- Born: 1982 (age 42–43)
- Origin: Toronto
- Genres: Classical
- Occupation: Composer
- Instrument: Double bass
- Website: adamscime.com

= Adam Scime =

Canadian composer and double bassist (born 1982)

Adam Scime (born 1982) is a Canadian composer and double bassist based in Toronto, Ontario.

==Early life and education==
Scime was born in Hamilton. He studied at the University of Western Ontario, graduating with a BMus in 2007 and an MMus in 2009. He also attended the University of Toronto as a Doctoral student in composition, where he began a long association with the Esprit Orchestra by winning a contest organized by the group.

==Career==
Scime played bass on Jim MacDonald's 2005 album Weights and Measures.
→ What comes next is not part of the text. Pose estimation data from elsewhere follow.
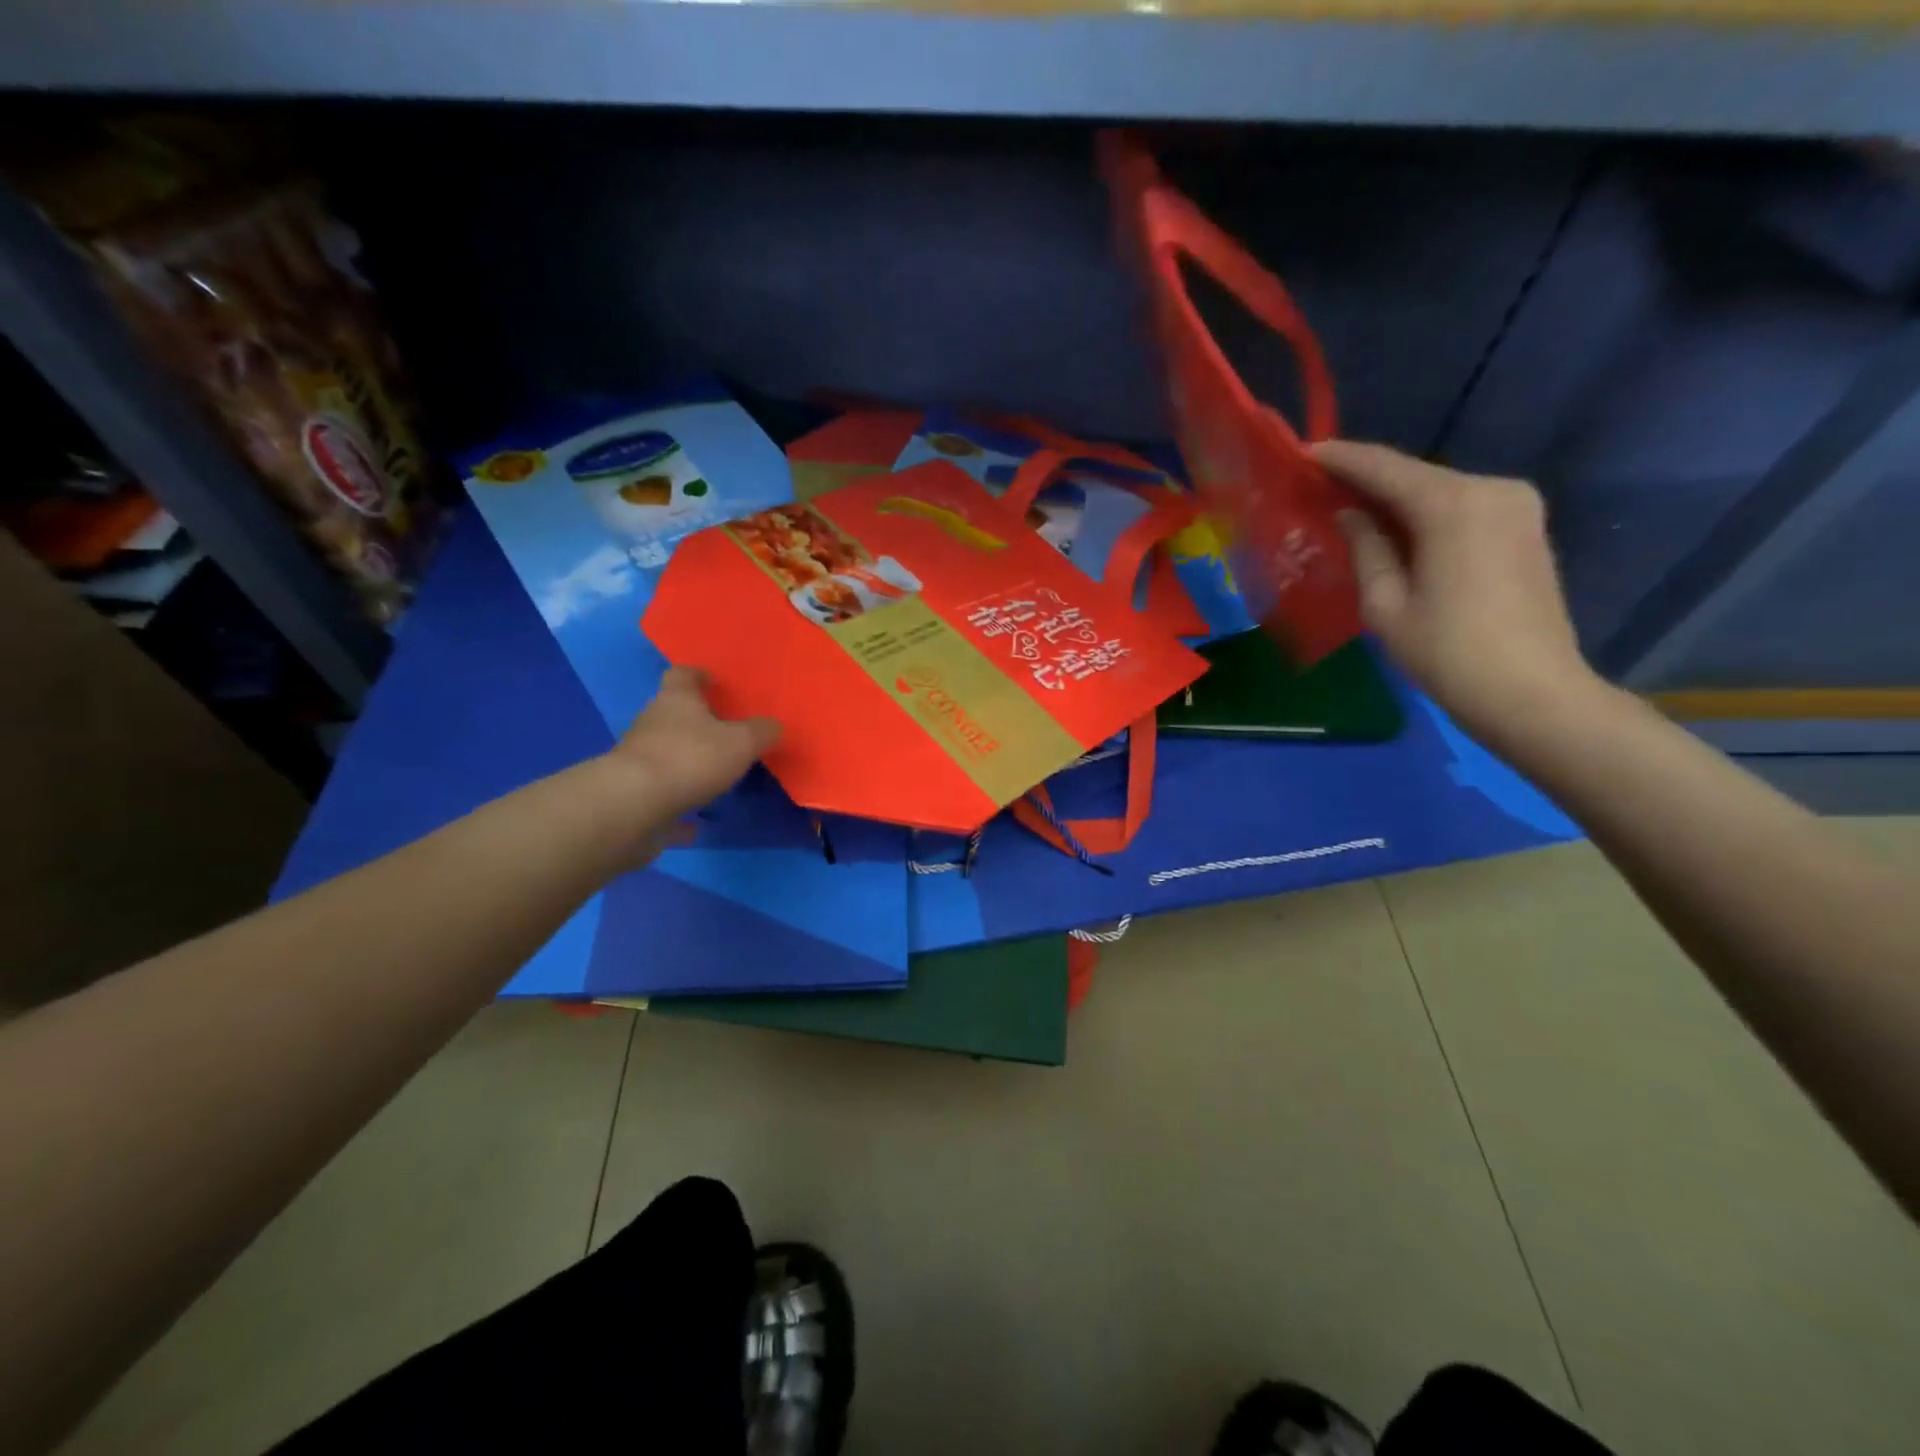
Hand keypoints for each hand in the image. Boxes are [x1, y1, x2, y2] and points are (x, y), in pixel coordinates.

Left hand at [608, 667, 778, 821]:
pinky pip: (663, 797)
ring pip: (666, 754)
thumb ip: (761, 732)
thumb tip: (774, 726)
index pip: (683, 675)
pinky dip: (679, 804)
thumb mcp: (741, 742)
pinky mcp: (635, 796)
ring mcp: (639, 760)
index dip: (699, 676)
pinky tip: (697, 822)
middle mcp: (652, 724)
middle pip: (673, 714)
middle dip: (696, 722)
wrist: (634, 806)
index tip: (715, 683)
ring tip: (717, 776)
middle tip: (727, 732)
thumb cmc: (691, 759)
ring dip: (687, 762)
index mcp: (676, 700)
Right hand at [1313, 440, 1601, 740]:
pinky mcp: (1525, 527)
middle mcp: (1491, 488)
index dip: (1339, 459)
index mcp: (1453, 504)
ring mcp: (1517, 505)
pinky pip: (1461, 507)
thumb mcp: (1385, 603)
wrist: (1531, 692)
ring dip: (1394, 498)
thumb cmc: (1446, 652)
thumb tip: (1350, 514)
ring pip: (1438, 490)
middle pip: (1415, 475)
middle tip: (1319, 486)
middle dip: (1366, 480)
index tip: (1302, 453)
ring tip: (1348, 509)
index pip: (1384, 468)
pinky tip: (1395, 529)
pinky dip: (1424, 513)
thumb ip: (1365, 547)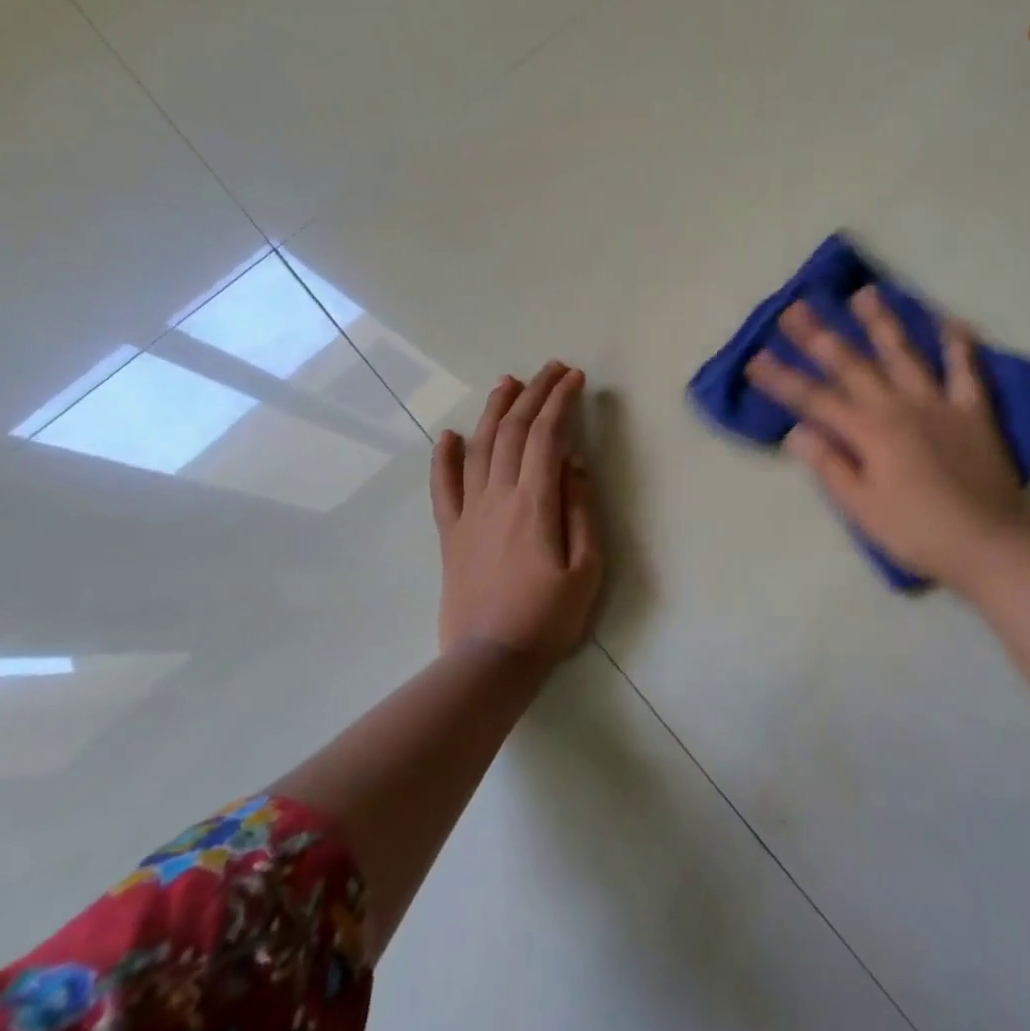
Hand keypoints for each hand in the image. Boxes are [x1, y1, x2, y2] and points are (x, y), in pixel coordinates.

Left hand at [432, 362, 602, 665]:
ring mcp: (469, 513)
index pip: (547, 436)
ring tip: (509, 384)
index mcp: (535, 503)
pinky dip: (444, 458)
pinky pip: (443, 487)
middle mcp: (498, 497)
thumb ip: (581, 510)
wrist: (490, 660)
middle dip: (534, 394)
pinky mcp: (450, 533)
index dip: (561, 401)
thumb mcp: (586, 567)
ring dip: (495, 411)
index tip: (575, 379)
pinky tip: (448, 436)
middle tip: (551, 369)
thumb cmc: (548, 617)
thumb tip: (574, 464)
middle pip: (513, 431)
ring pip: (479, 448)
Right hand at [747, 288, 1029, 590]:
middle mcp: (900, 406)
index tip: (755, 358)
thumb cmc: (919, 533)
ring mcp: (939, 403)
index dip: (782, 379)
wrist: (991, 544)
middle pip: (852, 365)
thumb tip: (796, 430)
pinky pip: (965, 368)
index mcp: (869, 432)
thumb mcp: (863, 510)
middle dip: (820, 336)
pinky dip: (957, 342)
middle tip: (796, 307)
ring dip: (882, 322)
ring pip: (904, 353)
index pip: (814, 399)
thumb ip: (831, 466)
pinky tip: (948, 319)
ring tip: (864, 293)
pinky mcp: (973, 409)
In 2012 Adam's piece Mirage earned third prize in the Sir Ernest MacMillan category of the Annual Society of Composers, Authors and Music Publishers of Canada Foundation Awards for Young Composers. Also in 2012 Adam's piece After the rioT was awarded the Karen Keiser Prize in Canadian Music. He has received commissioning grants from the Canada Council for the Arts, and the Ontario Arts Council that include works for Ensemble contemporain de Montréal, The Esprit Orchestra, Array Music, and New Music Concerts.

In 2015 Scime won the Canadian Music Centre Toronto Emerging Composer Award.

Scime became an associate of the Canadian Music Centre, and serves as music director for FAWN Chamber Creative in Toronto.